Tip-toeing through the Tamaracks

If you sit very quietly in the middle of a tamarack fen and close your eyes, you can hear a goose honking in the distance, a red-winged blackbird trilling from the cattails, and 24 little kids, desperately trying to be still.

Woodbury’s Tamarack Nature Preserve is the southern-most tamarack swamp in Minnesota and a jewel within the Ramsey-Washington Metro Watershed District. The preserve includes two miles of trails as well as a floating boardwalk that crosses a special kind of wetland known as a fen. During a recent field trip, 4th Graders from Royal Oaks Elementary in Woodbury explored the winding trails of Tamarack Nature Preserve, studied some of the plants and animals that live in the preserve, and learned about threats to the fen, including invasive species and water pollution.

boardwalk biology 1
During a recent field trip, 4th grade students from Royal Oaks Elementary visited Tamarack Nature Preserve in Woodbury.

Tamaracks are a unique type of conifer, common in northern Minnesota, with needles that turn color and drop in the fall like a deciduous tree. They thrive in acidic, nutrient-poor wetlands, peaty lakeshores, and along boggy edges of streams; can live to be more than 300 years old; and were documented to be the most common type of tree in Minnesota at the time of European settlement. The Tamarack Nature Preserve in is classified as a fen instead of a bog because groundwater flows into and through the wetland. Unlike other wetlands in Woodbury, the fen also has layers of peat at least one foot thick floating on top of wet areas, which creates a quaking forest impossible to walk across (hence the need for a floating boardwalk).

tamarack fall
Unlike other conifers, tamarack needles change color and drop in the fall.

The Royal Oaks field trip last month was part of a groundwater education initiative funded by Washington County. Prior to visiting the Tamarack Nature Preserve, students learned about the water cycle and groundwater through games and an interactive groundwater model developed by the University of Iowa. Using the model, Washington Conservation District staff demonstrated how people get water from underground using wells, how groundwater flows into lakes and streams, and how contamination on the land’s surface can infiltrate down into aquifers. Then, they headed down the road to the preserve to see a real example of a groundwater-dependent natural area.

At the preserve, students met “Adopt-A-Park” volunteer stewards – Dana Boyle, Stephanie Wang, John Woodworth, and Anna Barker. They tip-toed across the wiggling boardwalk, learned about invasive buckthorn and hybrid cattail, and played a “who-dunnit” game designed to teach them about everyday sources of water pollution, such as dog poop, litter, and lawn fertilizer. The fen is home to dozens of special plants including swamp milkweed, marsh marigold, arrowhead, blue-joint grass, boneset, bottlebrush sedge, woolgrass, and sensitive fern. Despite living near the preserve, most kids said they had never been there before, and many were excited to go back later and explore it with their families.

Boyle and Woodworth became stewards of the Tamarack Nature Preserve after joining the Minnesota Master Naturalists program, run by Minnesota Extension and the Minnesota Department of Natural Resources. Wang and Barker became Master Water Stewards through a similar program run by Freshwater Society. The volunteer stewards have created a website to help connect more people with this special place, produced two fly-over videos of the preserve, and have led many groups on tours and service projects there. Boyle has also catalogued hundreds of stunning photos of the preserve at all times of the year, some of which are featured on the website.
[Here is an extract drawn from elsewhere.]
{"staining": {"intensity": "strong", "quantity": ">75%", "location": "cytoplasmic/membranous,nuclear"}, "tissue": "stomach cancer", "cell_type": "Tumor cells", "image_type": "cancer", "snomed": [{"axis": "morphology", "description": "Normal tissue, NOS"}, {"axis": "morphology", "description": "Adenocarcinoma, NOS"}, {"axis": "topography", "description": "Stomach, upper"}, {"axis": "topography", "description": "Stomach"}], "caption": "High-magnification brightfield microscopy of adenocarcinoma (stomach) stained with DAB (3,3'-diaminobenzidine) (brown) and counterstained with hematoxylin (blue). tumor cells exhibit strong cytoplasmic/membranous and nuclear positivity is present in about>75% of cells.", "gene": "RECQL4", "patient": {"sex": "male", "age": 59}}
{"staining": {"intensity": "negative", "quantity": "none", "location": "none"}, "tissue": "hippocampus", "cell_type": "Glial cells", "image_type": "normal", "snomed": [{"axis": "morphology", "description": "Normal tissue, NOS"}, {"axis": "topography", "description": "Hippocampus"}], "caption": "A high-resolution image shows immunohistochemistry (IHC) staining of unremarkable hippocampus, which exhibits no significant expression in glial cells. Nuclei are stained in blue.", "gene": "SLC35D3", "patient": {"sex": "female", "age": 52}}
Along with volunteer-led efforts to bring more people to the Tamarack Nature Preserve, Ramsey-Washington Metro Watershed District has also worked to protect the fen from runoff water pollution. In 1999, the district installed two pond-like treatment systems that capture sediment and other pollutants from road run-off (students were able to see one during their field trip). More recently, the watershed district has also worked with local homeowners and condo associations to install raingardens and vegetated swales that filter and reduce runoff from neighborhoods surrounding the preserve.

Two years ago, Evergreen Country Homes, a condo association just north of the Tamarack Nature Preserve, worked with Washington Conservation District and Ramsey-Washington Metro Watershed District to create raingardens and swales that keep stormwater out of the tamarack preserve.

If you tip-toe through the Tamarack Nature Preserve this winter, you might find deer sheltering from the winter’s wind, black-capped chickadees dancing across the tips of the tamaracks, or nodding cattail fronds, dusted with frost. Or, you can grab a pair of skis, glide through the nearby woods and relish a quiet moment with nature. You might find a group of kids on a field trip, but chances are you’ll have the preserve to yourself.